-- Action item a --
Summarize the comment thread on the AI control problem in two sentences.

However, I think the suggestion that this could be an answer to the AI control problem is wrong. First, a superintelligent deep learning AI would not be a safe AI because we would not be able to reason about its utility function. If you are meaning that the same idea could be applied to a different kind of AI so that you would have an oracle AI for which a secret key was needed to read its outputs. I don't think this helps. You have created a box for the oracle AI, however the problem remains that a superintelligence can probably escape from the box either by convincing you to let it out or by some less direct means that you can't foresee.
Replies from: eternal_neophyte↑ comment by eternal_neophyte · 2017-03-22T10:23:43.737Z · LW(p) · GW(p)
In combination with an AI with social skills that are fundamentally stunted in some way, this might actually work. If the AI cannot directly interface with the world in any meaningful way without the key and it doesn't have any power to persuade a human actor to supply it with the key, it's pretty much trapped ( unless there is some way for it to break its own encryption ).
Edit: notwithstanding the possibility that some human being may be stupid enough to supply it with the key despite not asking for it.
Replies from: korin43↑ comment by Brendan Long (korin43) · 2017-03-23T20:20:28.734Z · LW(p) · GW(p)

-- Source data --

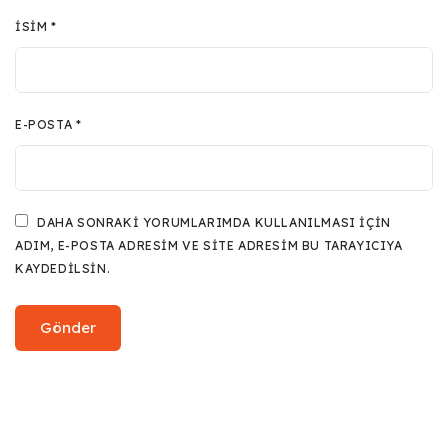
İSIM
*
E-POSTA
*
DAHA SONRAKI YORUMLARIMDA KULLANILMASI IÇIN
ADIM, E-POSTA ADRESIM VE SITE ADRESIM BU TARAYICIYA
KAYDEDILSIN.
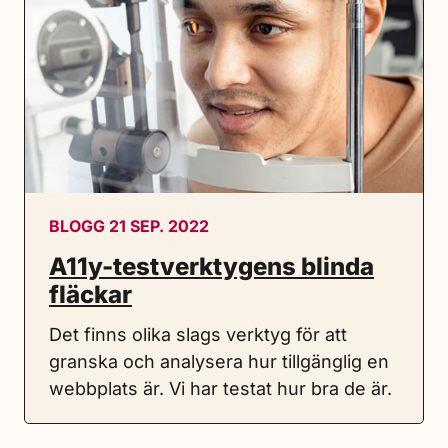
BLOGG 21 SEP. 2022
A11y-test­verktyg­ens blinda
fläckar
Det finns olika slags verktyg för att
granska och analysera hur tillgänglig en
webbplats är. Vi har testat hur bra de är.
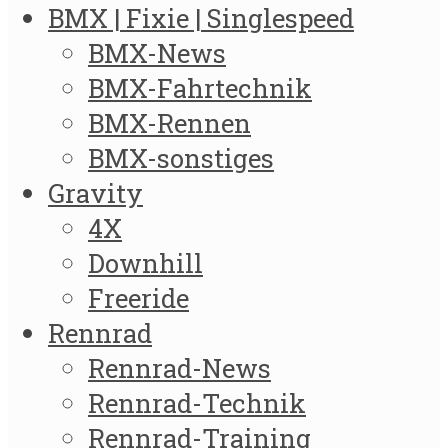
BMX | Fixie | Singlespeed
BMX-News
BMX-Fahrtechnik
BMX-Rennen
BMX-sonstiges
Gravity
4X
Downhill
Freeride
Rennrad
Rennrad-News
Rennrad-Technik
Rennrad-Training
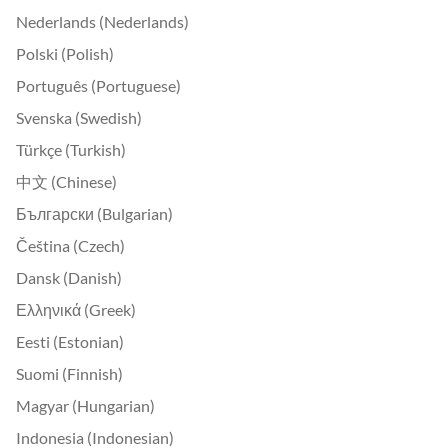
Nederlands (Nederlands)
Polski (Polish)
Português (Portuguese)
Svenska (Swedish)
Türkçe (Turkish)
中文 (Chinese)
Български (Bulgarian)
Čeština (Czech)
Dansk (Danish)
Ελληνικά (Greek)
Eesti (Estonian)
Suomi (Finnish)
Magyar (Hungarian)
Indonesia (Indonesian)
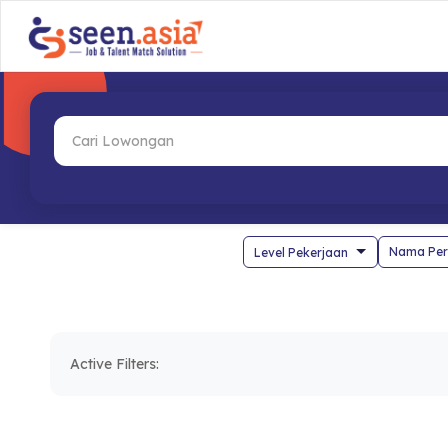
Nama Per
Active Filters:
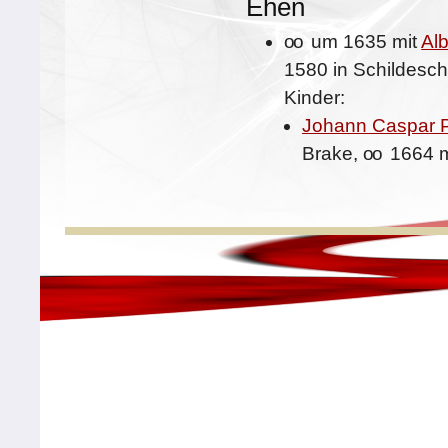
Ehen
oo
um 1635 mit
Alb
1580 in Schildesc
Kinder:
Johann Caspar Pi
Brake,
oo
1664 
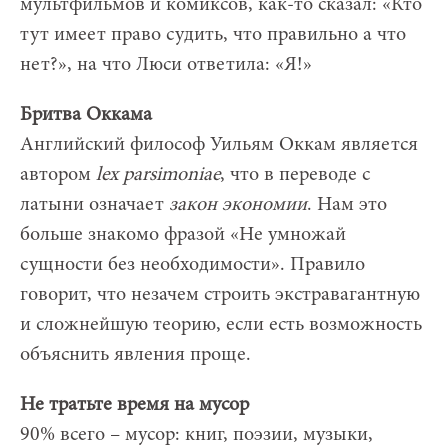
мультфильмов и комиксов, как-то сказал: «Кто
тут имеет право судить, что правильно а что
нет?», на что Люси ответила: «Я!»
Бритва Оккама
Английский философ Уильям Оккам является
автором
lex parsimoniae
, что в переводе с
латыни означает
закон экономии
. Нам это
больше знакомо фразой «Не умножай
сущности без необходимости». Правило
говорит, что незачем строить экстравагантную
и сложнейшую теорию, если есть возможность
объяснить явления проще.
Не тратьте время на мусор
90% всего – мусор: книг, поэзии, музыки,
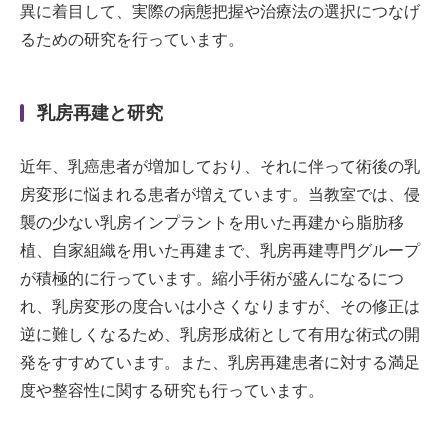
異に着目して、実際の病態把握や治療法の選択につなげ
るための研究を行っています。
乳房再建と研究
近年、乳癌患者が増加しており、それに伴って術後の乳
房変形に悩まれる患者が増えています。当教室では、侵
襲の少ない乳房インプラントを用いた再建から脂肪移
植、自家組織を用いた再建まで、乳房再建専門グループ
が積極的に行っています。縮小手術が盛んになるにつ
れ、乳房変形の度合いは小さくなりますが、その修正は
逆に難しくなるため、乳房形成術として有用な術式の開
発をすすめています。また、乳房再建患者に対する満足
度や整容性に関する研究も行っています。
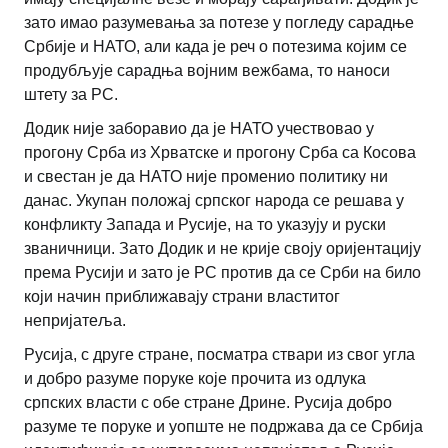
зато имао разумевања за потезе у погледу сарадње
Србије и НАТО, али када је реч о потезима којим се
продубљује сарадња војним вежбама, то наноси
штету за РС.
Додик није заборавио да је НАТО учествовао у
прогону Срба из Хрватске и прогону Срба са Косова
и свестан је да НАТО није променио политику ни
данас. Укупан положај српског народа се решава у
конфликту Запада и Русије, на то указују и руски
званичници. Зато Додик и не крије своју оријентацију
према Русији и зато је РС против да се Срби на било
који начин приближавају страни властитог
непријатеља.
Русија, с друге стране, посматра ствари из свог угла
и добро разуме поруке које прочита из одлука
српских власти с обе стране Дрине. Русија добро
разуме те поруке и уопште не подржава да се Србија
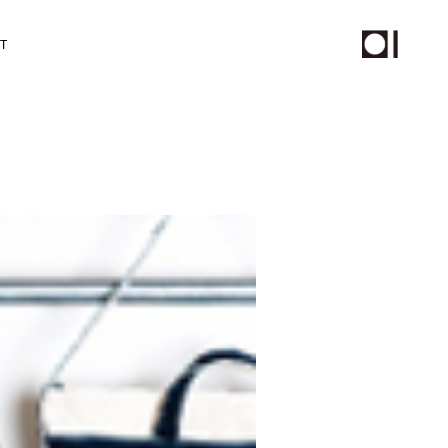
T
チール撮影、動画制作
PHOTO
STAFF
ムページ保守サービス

-- Action item b --
Arrange the stretch of the records from their start through the line containing "KAYDEDILSIN." as a Markdown table with the columns Row and Line, leaving out blank lines. Omit the pictures.

-- Answer a --
The first comment argues that an oracle AI whose outputs need a secret key to read does not solve the AI control problem, because a superintelligence could probably escape such a box by persuading people or by some means no one can foresee. A reply holds that the idea might work for an AI with fundamentally stunted social skills that cannot act in the world without the key or persuade anyone to supply it, though a person might still hand over the key without being asked.

-- Answer b --
| Row | Line |
|---|---|
| 1 | İSIM |
| 2 | * |
| 3 | E-POSTA |
| 4 | * |
| 5 | DAHA SONRAKI YORUMLARIMDA KULLANILMASI IÇIN |
| 6 | ADIM, E-POSTA ADRESIM VE SITE ADRESIM BU TARAYICIYA |
| 7 | KAYDEDILSIN. |